Commentary: we need to be better prepared for a technological future | The BMJ
AnalysisSpotlight: Patient Centred Care
Commentary: we need to be better prepared for a technological futureBMJ 2015; 350 doi: http://dx.doi.org/10.1136/bmj.h279 (Published 10 February 2015)Cite this as: BMJ 2015;350:h279
- Bertalan Mesko, medical futurist
A few times a week, I put a small device into a pocket on a wristband and measure my sleep pattern. I use the results to set my smart watch to wake me up at the optimum time (when I start moving and I’m not in deep sleep any more). That way I wake up energised. When I go out for a run I collect data with activity trackers and wear a chest strip to chart my heart rate to motivate me to improve my performance. Once a week, I measure my blood pressure, and I can do an echocardiogram at home. From home I also access the peer reviewed literature and look at information sourced from my curated social media channels. For relaxation I use a device that gives feedback about my brain activity, and I improve my cognitive skills by playing neuroscience validated online games. Once a month I check if I am eating too fast with a smart fork (www.hapi.com/product/hapifork). Does it sound obsessive? My lifestyle is not even at the end of the scale.

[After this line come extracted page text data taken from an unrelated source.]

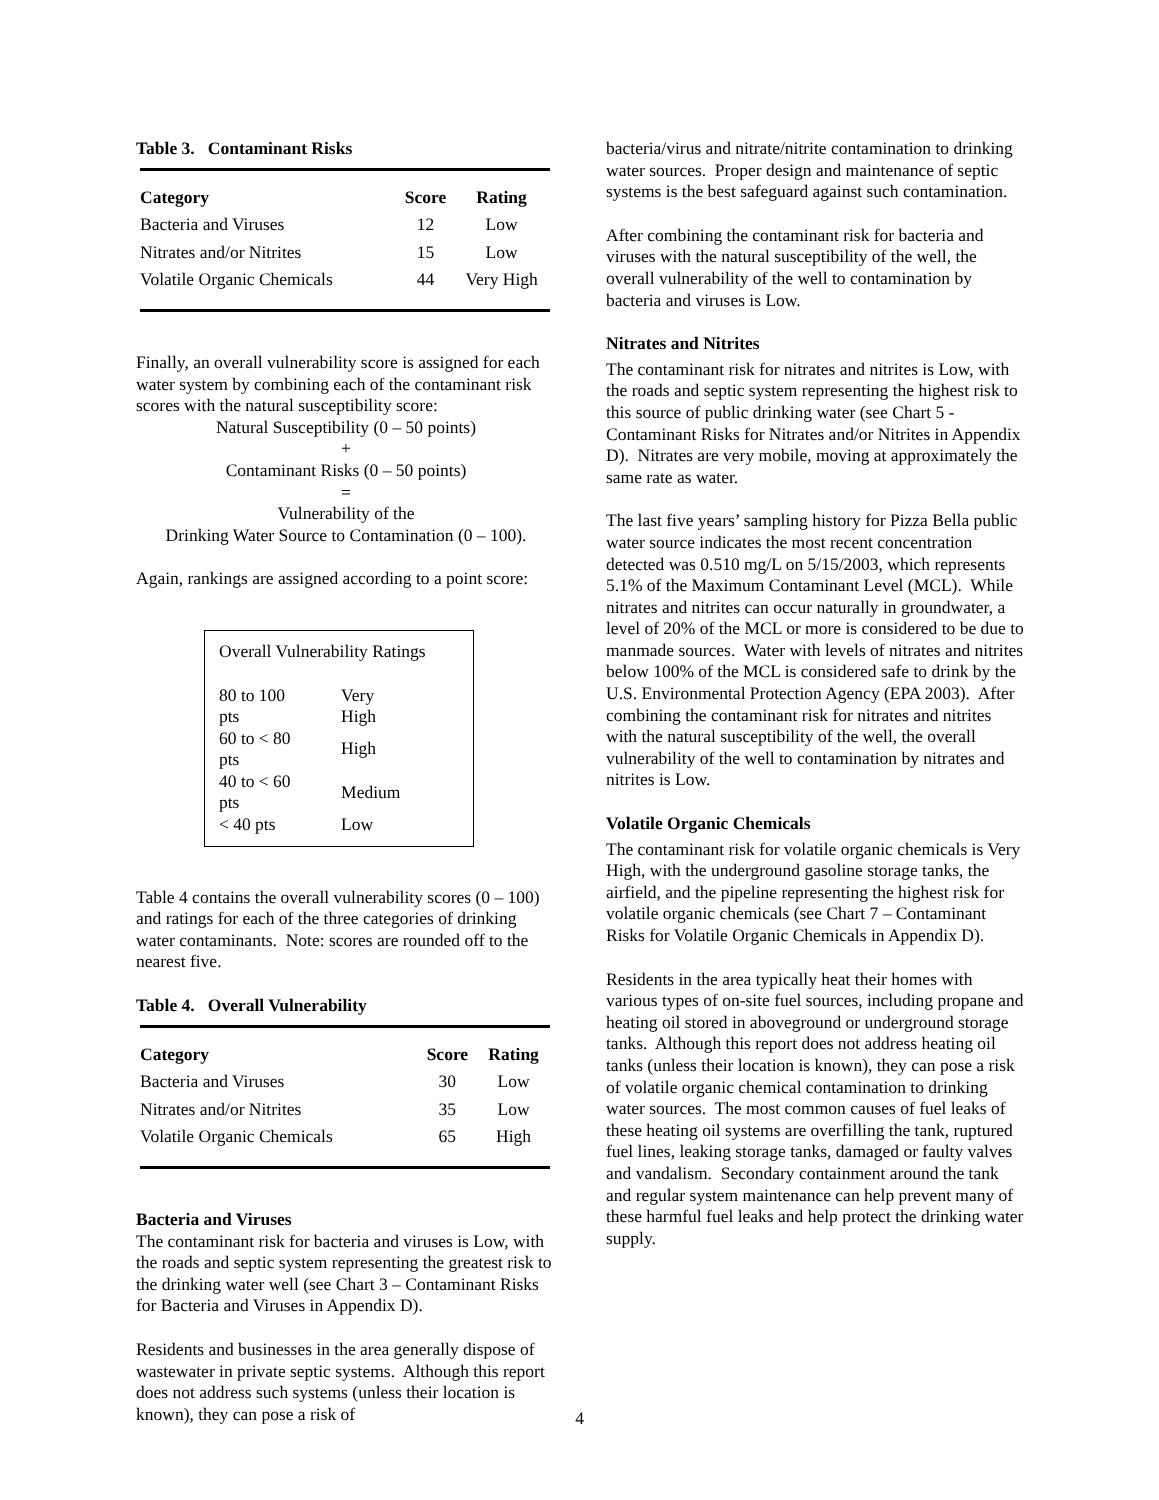Table 3. Contaminant Risks
| Category | Score | Rating |
| --- | --- | --- |
| Bacteria and Viruses | 12 | Low |
| Nitrates and/or Nitrites | 15 | Low |
| Volatile Organic Chemicals | 44 | Very High |
Finally, an overall vulnerability score is assigned for each water system by combining each of the contaminant risk scores with the natural susceptibility score:
Natural Susceptibility (0 – 50 points)
+
Contaminant Risks (0 – 50 points)
=
Vulnerability of the
Drinking Water Source to Contamination (0 – 100).
Again, rankings are assigned according to a point score:
Overall Vulnerability Ratings
| 80 to 100 pts | Very High |
| 60 to < 80 pts | High |
| 40 to < 60 pts | Medium |
| < 40 pts | Low |
Table 4 contains the overall vulnerability scores (0 – 100) and ratings for each of the three categories of drinking water contaminants. Note: scores are rounded off to the nearest five.
Table 4. Overall Vulnerability
| Category | Score | Rating |
| --- | --- | --- |
| Bacteria and Viruses | 30 | Low |
| Nitrates and/or Nitrites | 35 | Low |
| Volatile Organic Chemicals | 65 | High |
Bacteria and Viruses
The contaminant risk for bacteria and viruses is Low, with the roads and septic system representing the greatest risk to the drinking water well (see Chart 3 – Contaminant Risks for Bacteria and Viruses in Appendix D).
Residents and businesses in the area generally dispose of wastewater in private septic systems. Although this report does not address such systems (unless their location is known), they can pose a risk of
bacteria/virus and nitrate/nitrite contamination to drinking water sources. Proper design and maintenance of septic systems is the best safeguard against such contamination.
After combining the contaminant risk for bacteria and viruses with the natural susceptibility of the well, the overall vulnerability of the well to contamination by bacteria and viruses is Low.
Nitrates and Nitrites
The contaminant risk for nitrates and nitrites is Low, with the roads and septic system representing the highest risk to this source of public drinking water (see Chart 5 - Contaminant Risks for Nitrates and/or Nitrites in Appendix D). Nitrates are very mobile, moving at approximately the same rate as water.
The last five years’ sampling history for Pizza Bella public water source indicates the most recent concentration detected was 0.510 mg/L on 5/15/2003, which represents 5.1% of the Maximum Contaminant Level (MCL). While nitrates and nitrites can occur naturally in groundwater, a level of 20% of the MCL or more is considered to be due to manmade sources. Water with levels of nitrates and nitrites below 100% of the MCL is considered safe to drink by the U.S. Environmental Protection Agency (EPA 2003). After combining the contaminant risk for nitrates and nitrites with the natural susceptibility of the well, the overall vulnerability of the well to contamination by nitrates and nitrites is Low.
Volatile Organic Chemicals
The contaminant risk for volatile organic chemicals is Very High, with the underground gasoline storage tanks, the airfield, and the pipeline representing the highest risk for volatile organic chemicals (see Chart 7 – Contaminant Risks for Volatile Organic Chemicals in Appendix D).
Residents in the area typically heat their homes with various types of on-site fuel sources, including propane and heating oil stored in aboveground or underground storage tanks. Although this report does not address heating oil tanks (unless their location is known), they can pose a risk of volatile organic chemical contamination to drinking water sources. The most common causes of fuel leaks of these heating oil systems are overfilling the tank, ruptured fuel lines, leaking storage tanks, damaged or faulty valves and vandalism. Secondary containment around the tank and regular system maintenance can help prevent many of these harmful fuel leaks and help protect the drinking water supply.
4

Chris Dancy, described in Businessweek as possibly the most connected human on earth, has hundreds of sensors on his body and a smart home that can dim the lights and start playing classical music when he is getting stressed.1There are people living with augmented reality cameras in their eyes and magnetic implants in their fingertips that allow them to remotely unlock a smart phone or a garage door. These examples are among myriad new technologies and innovations coming on stream that collectively will not only enable people to manage their health but are set to tear down the ivory tower of medicine too (box).